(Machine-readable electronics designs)
+--

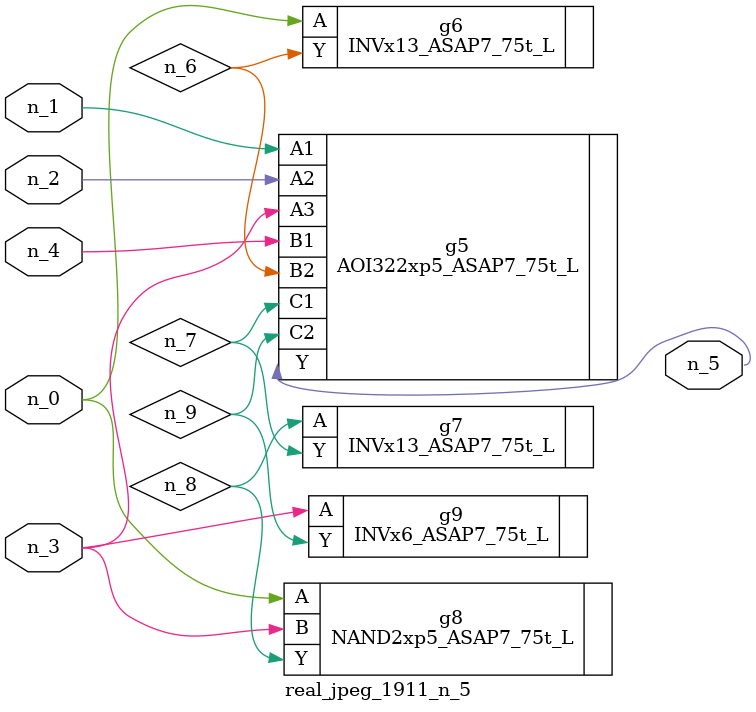
<source format=v>
module real_jpeg_1911_n_5 (n_4, n_0, n_1, n_2, n_3, n_5);

input n_4;
input n_0;
input n_1;
input n_2;
input n_3;

output n_5;

wire n_8;
wire n_6;
wire n_7;
wire n_9;

INVx13_ASAP7_75t_L g6 ( 
.A(n_0),
.Y(n_6)
);

NAND2xp5_ASAP7_75t_L g8 ( 
.A(n_0),
.B(n_3),
.Y(n_8)
);

AOI322xp5_ASAP7_75t_L g5 ( 
.A1(n_1),
.A2(n_2),
.A3(n_3),
.B1(n_4),
.B2(n_6),
.C1(n_7),
.C2(n_9),
.Y(n_5)
);

INVx6_ASAP7_75t_L g9 ( 
.A(n_3),
.Y(n_9)
);

INVx13_ASAP7_75t_L g7 ( 
.A(n_8),
.Y(n_7)
);


endmodule
</source>
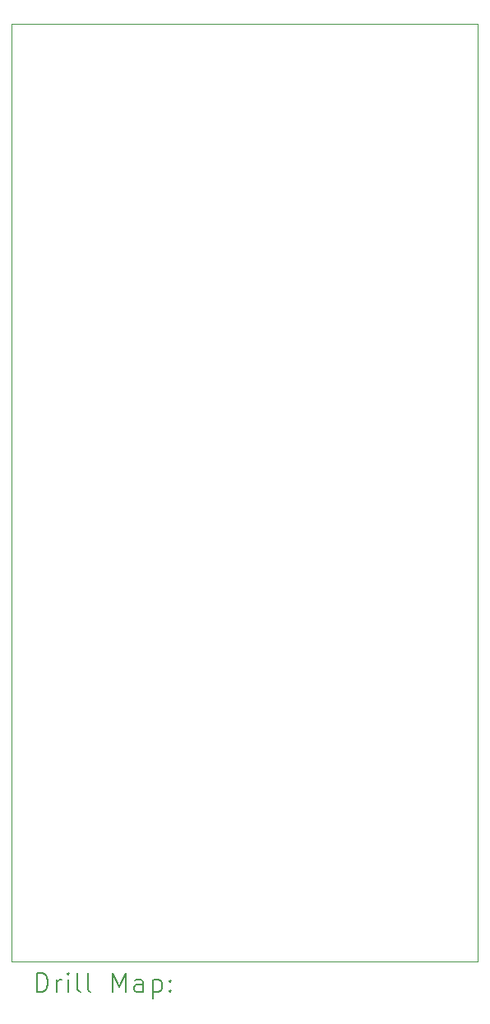
<source format=gbr>
%TF.GenerationSoftware,KiCad,Pcbnew,8.0.4*%
%TF.CreationDate,2024-11-11T12:11:56-05:00*%
%TF.ProjectId,HC-SR04sensor,48432d53-5230-4347-9365-6e736f722e6b,rev?*%
%TF.SameCoordinates,Original*%
%TF.FileFunction,Drillmap*%
%TF.FilePolarity,Positive*%
%FSLAX45Y45*%
G04 Gerber Fmt 4.5, Leading zero omitted, Abs format (unit mm)*
G04 Created by KiCad (PCBNEW 8.0.4) date 2024-11-11 12:11:56*
%MOMM*%
%LPD*%
G01*
G04 APERTURE LIST*
%ADD10C,0.050000*%
%ADD11C,0.200000*%
G04 APERTURE END LIST*
D10*
X9950000Y-6450000D02*
X14750000Y-6450000D01*
X14750000Y-16100000D01*
X9950000Y-16100000D01*
X9950000Y-6450000D01*
D11*
X10208277Y-16413984D02*
X10208277Y-16213984D01*
X10208277Y-16213984D02*
X10255896Y-16213984D01*
X10255896Y-16213984D02*
X10284467Y-16223508D01*
X10284467Y-16223508D02*
X10303515Y-16242555D01*
X10303515Y-16242555D02*
X10313039Y-16261603D01*
X10313039Y-16261603D02*
X10322563Y-16299698D01*
X10322563Y-16299698D02*
X10322563Y-16328269D01*
X10322563Y-16328269D02*
X10313039Y-16366365D01*
X10313039Y-16366365D02*
X10303515Y-16385412D01*
X10303515Y-16385412D02*
X10284467Y-16404460D01*
X10284467Y-16404460D02*
X10255896Y-16413984D01*
X10255896Y-16413984D02*
X10208277Y-16413984D01*
X10408277Y-16413984D02*
X10408277Y-16280650D01*
X10408277Y-16318746D02*
X10417801Y-16299698D01*
X10417801Y-16299698D02*
X10427324Y-16290174D01*
X10427324Y-16290174D02*
X10446372Y-16280650D01*
X10446372Y-16280650D02*
X10465420Y-16280650D01*
X10532086Y-16413984D02*
X10532086Y-16280650D01*
X10532086Y-16213984D02*
X10522563Y-16223508D01*
X10522563Y-16223508D02*
X10532086Y-16233031D01*
X10532086Y-16233031D02*
X10541610Y-16223508D01*
X10541610Y-16223508D02*
X10532086Y-16213984D01*
X10532086Y-16213984D02*
X10532086Y-16233031D01*
X10655896Y-16413984D02*
X10636848Y-16404460D01*
X10636848Y-16404460D02*
X10627324Y-16385412D01*
X10627324Y-16385412D02*
X10627324Y-16213984D01*
X10760658Y-16413984D02*
X10741610Y-16404460D01*
X10741610Y-16404460D02*
X10732086Y-16385412D01*
X10732086Y-16385412D02*
X10732086Y-16213984D01*
X10989229Y-16413984D02*
X10989229Y-16213984D01*
X10989229Y-16213984D02*
X11055896Y-16356841D01*
X11055896Y-16356841D02*
X11122563Y-16213984D01*
X11122563Y-16213984D02*
X11122563Y-16413984D01*
X11303515Y-16413984D02*
X11303515Y-16309222D01*
X11303515Y-16309222D02*
X11293991Y-16290174D01*
X11293991Y-16290174D02*
X11274943Y-16280650D01*
X11274943Y-16280650D02*
X11236848Y-16280650D01*
X11236848Y-16280650D02*
X11217801Y-16290174D01*
X11303515Y-16404460D02*
X11284467Y-16413984D01*
X11284467Y-16413984D02*
X11236848Y-16413984D01*
X11236848Y-16413984D02*
X11217801Y-16404460D01*
X11217801Y-16404460D02*
X11208277Y-16385412D01*
X11208277Y-16385412D02*
X11208277Y-16366365D01*
X11208277Y-16366365D02*
X11217801Y-16347317D01*
X11217801Y-16347317D02*
X11236848Y-16337793D01*
X11236848Y-16337793D02*
X11284467Y-16337793D01*
X11284467Y-16337793D02*
X11303515Y-16328269D01*
X11398753Y-16280650D02*
X11398753Y-16480650D01*
X11398753Y-16290174D02*
X11417801Y-16280650D01*
X11417801Y-16280650D02*
X11455896Y-16280650D01*
X11455896Y-16280650D02*
X11474943Y-16290174D01*
X11474943Y-16290174D02*
X11484467Y-16299698D01*
X11484467Y-16299698D02*
X11493991Y-16318746D01*
X11493991Y-16318746D02*
X11493991Y-16375888D01*
X11493991Y-16375888D02*
X11484467Y-16394936D01*
X11484467Y-16394936D02*
X11474943Y-16404460D01*
X11474943Y-16404460D02*
X11455896Y-16413984D01*
X11455896Y-16413984D02*
X11417801Y-16413984D01*
X11417801Y-16413984D02*
X11398753Y-16404460D01*
X11579705Y-16394936D02*
X11589229Y-16404460D01*
X11589229Y-16404460D02*
X11579705Y-16413984D01*
X11579705Y-16413984D02*
X11570182Y-16404460D01*
X11570182Y-16404460D02*
X11579705Y-16394936D01*
X11579705Y-16394936D02*
X11579705Y-16413984D01*
X11579705Y-16290174D02*
X11589229Y-16299698D01*
X11589229Y-16299698D02*
X11579705Y-16309222D01*
X11579705Y-16309222D02*
X11570182Y-16299698D01*
X11570182Y-16299698D02*
X11579705Y-16290174D01*
X11579705Y-16290174D02*
X11579705Y-16309222D01*
M02*

</source>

+--

- [Prompt]: Return the lines above that include the string "KiCad".

- [Answer to this task]:
%TF.GenerationSoftware,KiCad,Pcbnew,8.0.4*%
G04 Created by KiCad (PCBNEW 8.0.4) date 2024-11-11 12:11:56*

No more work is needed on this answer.